#### Extrait à lire

On a régulièrement tendance à confondre paysage et panorama. Il est vrai que leurs définitions sont proches. “Le panorama est une étendue de pays qu’on découvre d’une hauteur” alors que “le paysage est une étendue de pays qui présente une vue d’ensemble”. C’est ainsi que sont définis dans le dictionnaire Larousse panorama et paysage. Pourtant d’avis de peintres, de poètes, écrivains, sociologues (…) le paysage est bien plus que le panorama, il est le lieu plus ou moins vaste où on habite. Il ne peut y avoir confusion.

########
#### Segment de données

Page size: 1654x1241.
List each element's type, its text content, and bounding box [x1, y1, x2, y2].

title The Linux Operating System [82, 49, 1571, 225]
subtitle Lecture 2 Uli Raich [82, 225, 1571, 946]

########

Consigne: Indiquez si chacune des affirmations suivantes concorde avec l'extrait sur le paysage et le panorama, en répondant par oui ou non et en citant mot pour mot les termes décisifs du texte. (a) D'après le dictionnaire Larousse, le panorama se découvre d'une hauteur. (b) L'extrait affirme que les définitions de paysage et de panorama sont très éloignées. (c) Selon des peintres, des poètes, des écrivains et des sociologues, le paysage est le lieu où l'on habite.

Réponse attendue:
(a) Oui : « Le panorama est une étendue de pays qu’on découvre d’une hauteur ».
(b) Non : « Il est vrai que leurs définitions sont proches ».
(c) Oui : « il est le lieu plus ou moins vaste où on habite ».